======== Records to process ========

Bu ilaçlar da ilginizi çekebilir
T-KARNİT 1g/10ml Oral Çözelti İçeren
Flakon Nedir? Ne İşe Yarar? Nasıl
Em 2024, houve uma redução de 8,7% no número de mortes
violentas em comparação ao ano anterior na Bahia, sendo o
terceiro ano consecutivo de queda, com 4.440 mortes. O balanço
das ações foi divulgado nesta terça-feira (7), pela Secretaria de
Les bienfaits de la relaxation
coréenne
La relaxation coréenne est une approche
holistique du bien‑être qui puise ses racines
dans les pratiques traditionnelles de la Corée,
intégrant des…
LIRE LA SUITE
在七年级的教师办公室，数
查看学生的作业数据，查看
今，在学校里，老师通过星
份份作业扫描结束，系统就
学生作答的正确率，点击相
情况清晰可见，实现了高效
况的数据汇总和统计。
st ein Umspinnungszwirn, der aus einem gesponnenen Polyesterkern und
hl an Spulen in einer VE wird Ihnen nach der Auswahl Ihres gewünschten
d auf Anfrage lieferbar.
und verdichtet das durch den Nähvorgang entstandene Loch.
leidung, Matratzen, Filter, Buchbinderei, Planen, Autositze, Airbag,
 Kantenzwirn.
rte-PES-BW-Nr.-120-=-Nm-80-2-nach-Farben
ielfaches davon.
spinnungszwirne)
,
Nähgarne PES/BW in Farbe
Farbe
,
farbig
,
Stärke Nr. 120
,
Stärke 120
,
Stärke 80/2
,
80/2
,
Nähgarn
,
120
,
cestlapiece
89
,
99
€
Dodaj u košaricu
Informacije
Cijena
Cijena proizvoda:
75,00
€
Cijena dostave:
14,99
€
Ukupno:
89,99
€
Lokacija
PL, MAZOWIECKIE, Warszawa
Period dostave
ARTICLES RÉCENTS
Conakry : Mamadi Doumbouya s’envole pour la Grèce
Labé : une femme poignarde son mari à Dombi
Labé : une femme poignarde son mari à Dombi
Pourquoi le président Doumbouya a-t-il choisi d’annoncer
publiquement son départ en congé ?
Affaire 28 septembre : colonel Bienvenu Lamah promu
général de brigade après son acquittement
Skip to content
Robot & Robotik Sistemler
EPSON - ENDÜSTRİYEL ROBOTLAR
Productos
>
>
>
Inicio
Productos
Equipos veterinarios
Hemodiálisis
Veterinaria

========

Assignment:
Copy out the lines of the records above in which the string "nach" appears.

Result of the task:
hl an Spulen in einer VE wird Ihnen nach der Auswahl Ihres gewünschten
rte-PES-BW-Nr.-120-=-Nm-80-2-nach-Farben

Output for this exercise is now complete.